Given data:
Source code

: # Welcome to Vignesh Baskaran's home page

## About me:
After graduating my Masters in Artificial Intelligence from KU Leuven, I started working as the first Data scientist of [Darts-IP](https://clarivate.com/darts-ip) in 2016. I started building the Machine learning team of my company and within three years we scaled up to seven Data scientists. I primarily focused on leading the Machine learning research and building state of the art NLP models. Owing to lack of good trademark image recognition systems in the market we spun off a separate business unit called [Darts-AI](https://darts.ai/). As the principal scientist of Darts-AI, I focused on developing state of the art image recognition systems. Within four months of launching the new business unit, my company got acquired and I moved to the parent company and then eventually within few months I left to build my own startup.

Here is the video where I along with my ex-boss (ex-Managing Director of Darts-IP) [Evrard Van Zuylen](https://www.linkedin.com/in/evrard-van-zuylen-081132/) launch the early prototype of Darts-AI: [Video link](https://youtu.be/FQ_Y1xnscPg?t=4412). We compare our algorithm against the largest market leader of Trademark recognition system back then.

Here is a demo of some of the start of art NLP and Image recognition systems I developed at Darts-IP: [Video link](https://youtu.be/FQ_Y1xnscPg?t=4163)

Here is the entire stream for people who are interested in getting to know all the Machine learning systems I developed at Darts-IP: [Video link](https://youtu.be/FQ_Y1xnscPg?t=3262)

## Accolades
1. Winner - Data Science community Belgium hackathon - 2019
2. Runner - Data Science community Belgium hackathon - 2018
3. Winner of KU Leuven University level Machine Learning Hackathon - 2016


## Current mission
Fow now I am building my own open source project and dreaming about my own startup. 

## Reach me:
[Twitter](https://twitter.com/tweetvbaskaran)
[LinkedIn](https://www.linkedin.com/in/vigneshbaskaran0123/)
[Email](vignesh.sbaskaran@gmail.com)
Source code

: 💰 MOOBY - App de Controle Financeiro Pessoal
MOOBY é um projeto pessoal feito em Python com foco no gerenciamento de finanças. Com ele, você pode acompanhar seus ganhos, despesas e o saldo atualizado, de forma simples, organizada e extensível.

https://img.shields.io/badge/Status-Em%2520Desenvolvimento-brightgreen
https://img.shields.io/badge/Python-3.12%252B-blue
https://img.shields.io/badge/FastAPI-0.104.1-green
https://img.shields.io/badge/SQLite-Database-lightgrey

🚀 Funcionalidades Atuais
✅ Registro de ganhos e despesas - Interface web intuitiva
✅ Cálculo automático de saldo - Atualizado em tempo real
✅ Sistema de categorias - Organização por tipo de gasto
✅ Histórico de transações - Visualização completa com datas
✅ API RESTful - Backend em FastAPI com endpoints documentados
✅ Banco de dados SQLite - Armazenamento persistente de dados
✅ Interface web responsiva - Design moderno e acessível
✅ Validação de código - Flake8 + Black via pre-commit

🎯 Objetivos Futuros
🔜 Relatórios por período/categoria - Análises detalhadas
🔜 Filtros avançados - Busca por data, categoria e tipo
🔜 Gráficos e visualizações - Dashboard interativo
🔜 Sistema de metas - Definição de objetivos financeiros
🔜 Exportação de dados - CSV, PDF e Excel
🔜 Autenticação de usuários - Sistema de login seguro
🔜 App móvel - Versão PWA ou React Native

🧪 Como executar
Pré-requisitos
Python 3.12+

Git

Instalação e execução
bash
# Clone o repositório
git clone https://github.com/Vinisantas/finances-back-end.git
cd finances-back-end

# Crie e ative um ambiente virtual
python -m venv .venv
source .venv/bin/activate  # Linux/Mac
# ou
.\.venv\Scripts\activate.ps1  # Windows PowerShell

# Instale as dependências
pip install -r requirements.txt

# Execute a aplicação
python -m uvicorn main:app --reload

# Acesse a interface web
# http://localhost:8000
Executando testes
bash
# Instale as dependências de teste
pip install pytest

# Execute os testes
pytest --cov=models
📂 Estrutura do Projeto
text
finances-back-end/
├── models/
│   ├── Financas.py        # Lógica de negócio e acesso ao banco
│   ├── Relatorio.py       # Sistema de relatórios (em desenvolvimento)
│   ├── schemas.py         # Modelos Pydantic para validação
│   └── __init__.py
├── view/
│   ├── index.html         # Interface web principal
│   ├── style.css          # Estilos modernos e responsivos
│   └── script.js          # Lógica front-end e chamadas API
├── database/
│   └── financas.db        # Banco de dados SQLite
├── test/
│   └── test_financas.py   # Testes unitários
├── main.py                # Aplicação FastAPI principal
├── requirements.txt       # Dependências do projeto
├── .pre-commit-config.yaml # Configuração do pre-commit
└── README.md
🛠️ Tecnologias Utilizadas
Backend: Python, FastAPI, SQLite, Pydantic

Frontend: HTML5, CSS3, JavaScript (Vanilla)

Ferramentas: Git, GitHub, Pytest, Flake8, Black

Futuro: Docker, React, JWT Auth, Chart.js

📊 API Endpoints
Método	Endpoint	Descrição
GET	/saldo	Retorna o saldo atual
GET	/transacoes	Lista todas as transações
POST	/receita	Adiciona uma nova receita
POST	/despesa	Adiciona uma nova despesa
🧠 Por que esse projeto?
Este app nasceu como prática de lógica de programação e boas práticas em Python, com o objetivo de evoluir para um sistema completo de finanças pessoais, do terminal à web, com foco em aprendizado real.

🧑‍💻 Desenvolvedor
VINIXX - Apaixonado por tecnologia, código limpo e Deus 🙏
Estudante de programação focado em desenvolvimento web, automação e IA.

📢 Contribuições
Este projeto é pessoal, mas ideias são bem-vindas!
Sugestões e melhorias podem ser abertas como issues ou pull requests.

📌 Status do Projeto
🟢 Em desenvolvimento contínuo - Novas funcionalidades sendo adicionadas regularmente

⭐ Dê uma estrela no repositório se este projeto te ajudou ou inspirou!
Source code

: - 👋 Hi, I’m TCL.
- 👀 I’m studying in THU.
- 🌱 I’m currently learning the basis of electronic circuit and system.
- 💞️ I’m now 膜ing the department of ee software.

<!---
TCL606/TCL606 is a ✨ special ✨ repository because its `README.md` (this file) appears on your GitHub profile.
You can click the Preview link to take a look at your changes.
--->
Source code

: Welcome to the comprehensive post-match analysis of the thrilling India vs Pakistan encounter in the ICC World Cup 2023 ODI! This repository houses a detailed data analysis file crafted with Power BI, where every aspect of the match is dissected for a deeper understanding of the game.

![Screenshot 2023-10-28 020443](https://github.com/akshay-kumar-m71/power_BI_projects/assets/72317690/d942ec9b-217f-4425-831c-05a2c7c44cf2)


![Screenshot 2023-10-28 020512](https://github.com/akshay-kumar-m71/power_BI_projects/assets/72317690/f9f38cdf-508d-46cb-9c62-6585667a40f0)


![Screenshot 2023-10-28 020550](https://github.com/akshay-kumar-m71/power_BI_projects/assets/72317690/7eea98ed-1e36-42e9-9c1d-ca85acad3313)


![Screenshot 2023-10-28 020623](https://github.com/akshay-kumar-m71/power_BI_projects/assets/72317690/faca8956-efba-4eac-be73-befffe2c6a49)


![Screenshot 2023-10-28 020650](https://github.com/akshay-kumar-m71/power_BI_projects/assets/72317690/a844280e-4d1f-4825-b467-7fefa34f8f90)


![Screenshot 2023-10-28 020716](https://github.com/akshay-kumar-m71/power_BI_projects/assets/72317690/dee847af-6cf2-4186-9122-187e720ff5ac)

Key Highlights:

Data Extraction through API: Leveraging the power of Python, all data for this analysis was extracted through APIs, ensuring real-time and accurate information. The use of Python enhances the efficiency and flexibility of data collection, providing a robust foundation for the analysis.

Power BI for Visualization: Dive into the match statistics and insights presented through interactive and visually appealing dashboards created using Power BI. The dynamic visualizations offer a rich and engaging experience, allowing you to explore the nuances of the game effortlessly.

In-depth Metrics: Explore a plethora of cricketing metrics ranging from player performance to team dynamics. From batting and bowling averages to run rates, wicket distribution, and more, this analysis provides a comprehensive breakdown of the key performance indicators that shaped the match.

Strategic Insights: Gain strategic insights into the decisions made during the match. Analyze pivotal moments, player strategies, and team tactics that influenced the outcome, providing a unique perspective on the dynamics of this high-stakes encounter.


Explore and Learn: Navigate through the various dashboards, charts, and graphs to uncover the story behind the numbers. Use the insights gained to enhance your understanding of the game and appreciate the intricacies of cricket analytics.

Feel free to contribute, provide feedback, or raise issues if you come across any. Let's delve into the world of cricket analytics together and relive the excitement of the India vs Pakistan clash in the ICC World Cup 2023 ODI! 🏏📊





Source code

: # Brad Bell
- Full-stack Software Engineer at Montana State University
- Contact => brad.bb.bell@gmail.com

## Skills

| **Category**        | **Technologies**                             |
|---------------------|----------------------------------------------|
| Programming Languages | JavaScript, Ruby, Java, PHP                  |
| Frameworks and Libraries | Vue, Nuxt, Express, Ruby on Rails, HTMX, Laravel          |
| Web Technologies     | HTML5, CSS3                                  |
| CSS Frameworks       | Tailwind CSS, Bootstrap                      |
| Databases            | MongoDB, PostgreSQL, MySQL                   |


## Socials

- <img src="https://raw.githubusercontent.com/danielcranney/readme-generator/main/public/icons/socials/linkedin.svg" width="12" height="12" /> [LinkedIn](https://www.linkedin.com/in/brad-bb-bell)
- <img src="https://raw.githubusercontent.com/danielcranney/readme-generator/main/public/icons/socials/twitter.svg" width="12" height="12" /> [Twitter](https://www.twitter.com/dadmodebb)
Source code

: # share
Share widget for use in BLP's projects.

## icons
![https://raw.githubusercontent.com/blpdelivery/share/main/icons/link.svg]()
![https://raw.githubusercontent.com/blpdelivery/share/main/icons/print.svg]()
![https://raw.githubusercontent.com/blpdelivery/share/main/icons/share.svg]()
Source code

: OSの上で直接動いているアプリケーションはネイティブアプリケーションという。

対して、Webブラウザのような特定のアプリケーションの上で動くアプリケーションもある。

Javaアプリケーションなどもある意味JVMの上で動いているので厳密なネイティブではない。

Required action:
Reproduce the rows starting at the line containing "対して、Webブラウザのよう" and ending at the last line of the rows, keeping every character unchanged.

Exercise response:
対して、Webブラウザのような特定のアプリケーションの上で動くアプリケーションもある。

Javaアプリケーションなどもある意味JVMの上で動いているので厳密なネイティブではない。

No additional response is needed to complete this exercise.